Teachers and staff from Love, Earhart, and Ruby Bridges Elementary Schools,for instance, spent a day this week working with Dr. Sharroky Hollie, Executive Director of the Center for Culturally Responsive Teaching and Learning, and author of Strategies for Culturally and Linguistically Responsive Teaching and Learning (2015) and Culturally and Linguistically Responsive Teaching and Learning: Classroom Practices for Student Success (2011).Hollie’s work focuses on helping teachers learn to validate and affirm their students’ cultural and linguistic backgrounds and then build connections in the classroom that help students feel engaged, ready to learn, and able to succeed.
“Today we’re focusing on our mind sets and our skill sets as we talk about issues around bias and behaviors that we may not
understand as being cultural,” Dr. Hollie told us.“These can lead us to being unintentionally negative or consequential.”Dr. Hollie also showed teachers very practical ways of learning to relate, talk to, and teach students differently by “seeing cultural behaviors as assets, not liabilities.”

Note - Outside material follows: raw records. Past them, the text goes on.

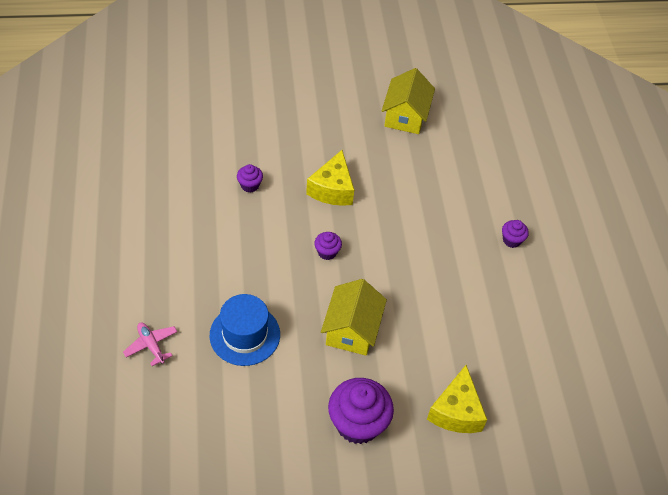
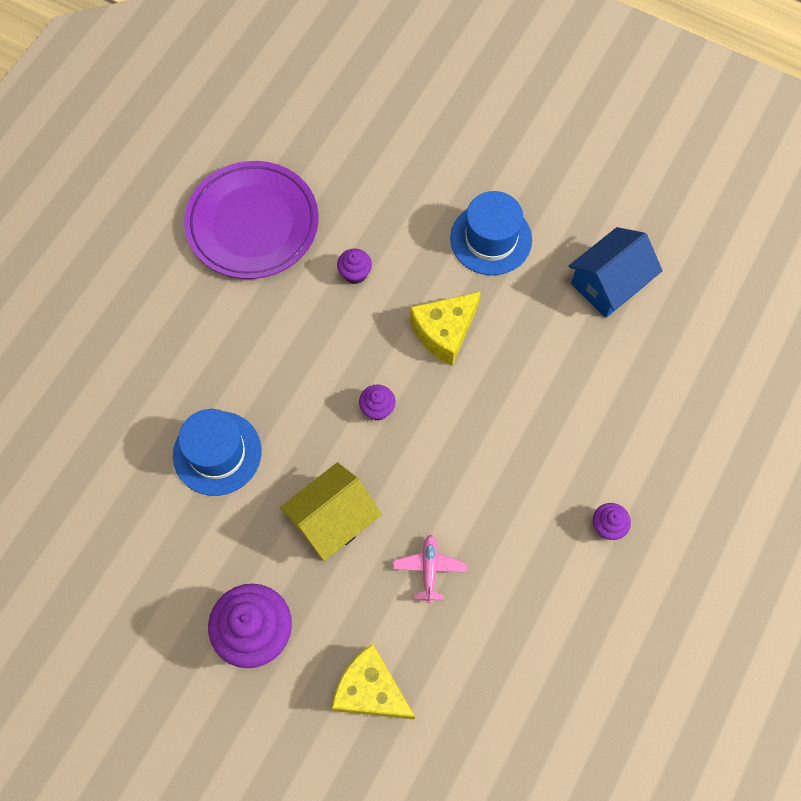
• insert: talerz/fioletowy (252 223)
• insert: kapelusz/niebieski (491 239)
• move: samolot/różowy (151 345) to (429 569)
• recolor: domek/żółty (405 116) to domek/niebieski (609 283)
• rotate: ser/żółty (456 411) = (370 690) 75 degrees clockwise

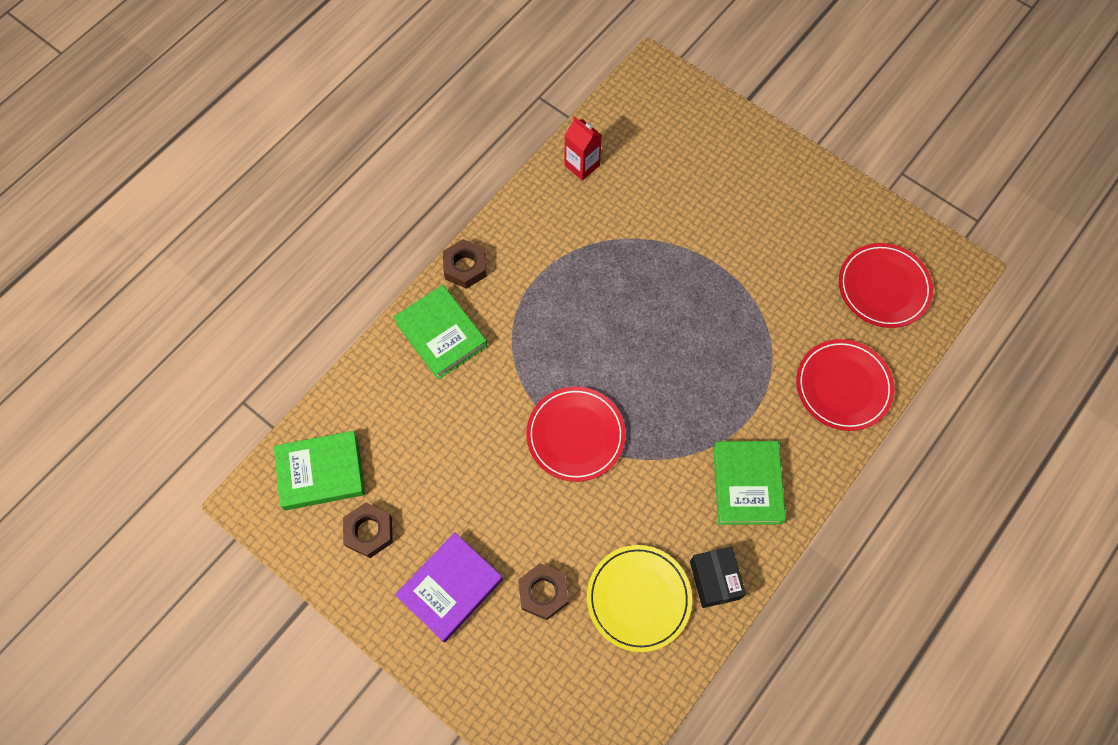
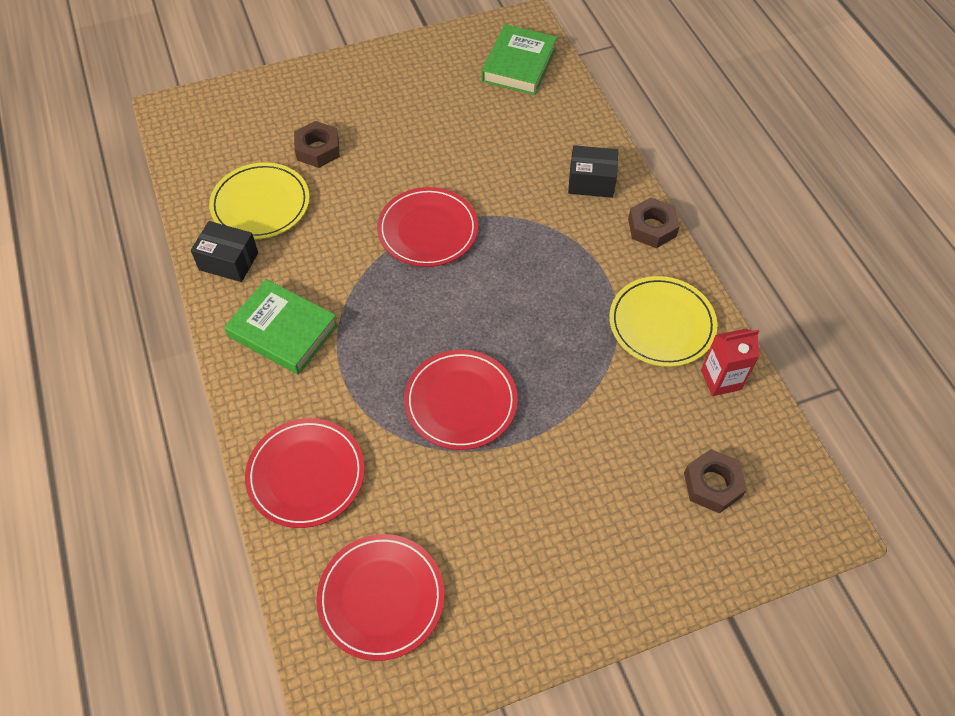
• delete: książka/fioletowy (450 588)
• insert: talerz/czerwony (460 402)
• insert: talerz/żółty (661 324)
• move: nakrętka/brązowy (369 532) to (712 484)
• replace: książka/zielony (441 335) to pudełko/czarny (591 182)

Teachers in AUSD have been studying Dr. Hollie’s work since 2019. He and his team will be working directly with Ruby Bridges teachers this year, including by visiting their classrooms and giving them feedback on how to be more culturally responsive to their students. Earhart teachers will also be studying Dr. Hollie's work.
Other elementary teachers received professional development on creating positive and inclusive classrooms, supporting literacy, and
teaching math and science. A number attended a session on Inquiry Journeys, the new elementary social studies curriculum that teaches students to approach history from a research perspective, use critical thinking to examine issues from multiple perspectives, and collaborate with others on real world, hands-on projects.

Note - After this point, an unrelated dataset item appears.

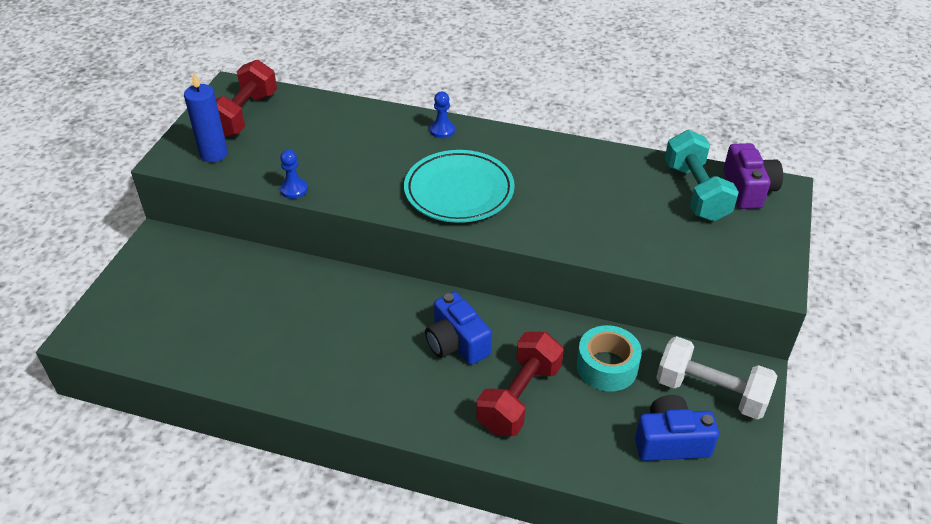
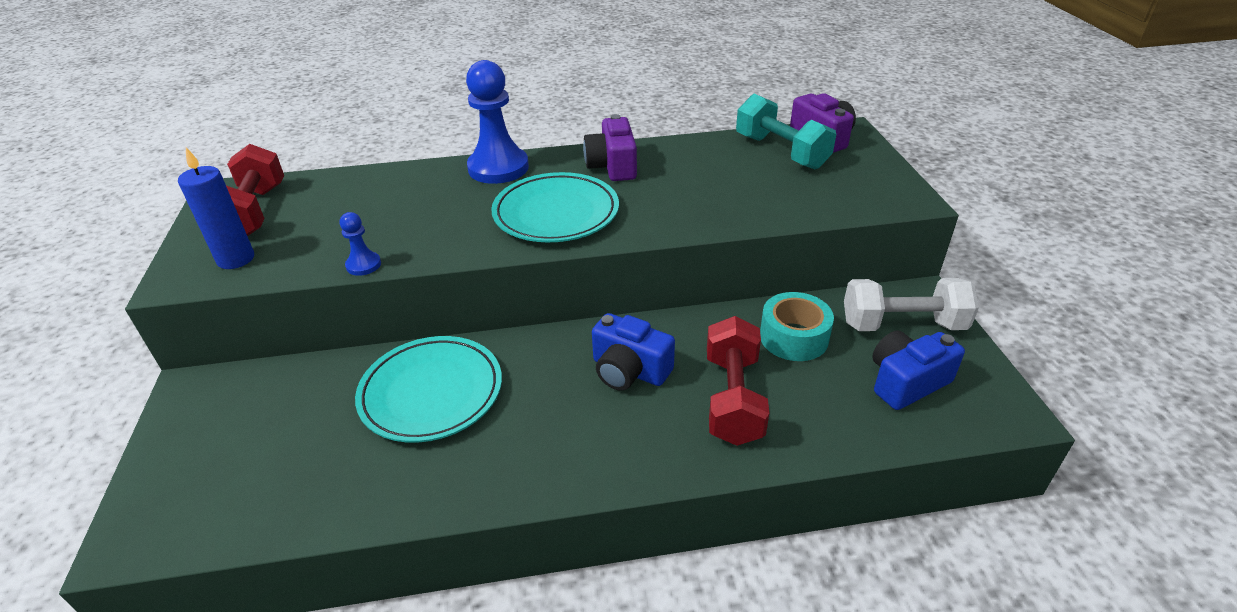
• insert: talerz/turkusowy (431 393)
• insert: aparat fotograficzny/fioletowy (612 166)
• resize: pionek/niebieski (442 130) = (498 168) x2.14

Secondary teachers participated in training on assessing students accurately but also were able to attend sessions on teaching various levels of math, teaching English Learners, and supporting executive function in students receiving special education services. AUSD’s professional development sessions are opportunities for learning new skills, understanding new curricula and policies, and developing new approaches for teaching and supporting their students.
In early August, AUSD principals and assistant principals also gathered to build connections, hear updates on instructional goals for this year, discuss AUSD’s focus on equity and responding to hate speech, and review CAASPP results from last year. They also participated in a six-hour emergency drill with the Alameda Police and Fire Departments, and received a welcome from Superintendent Scuderi about the importance of developing sustainable, balanced, and resonant forms of leadership that, in turn, help all staff on the team grow into their best professional selves.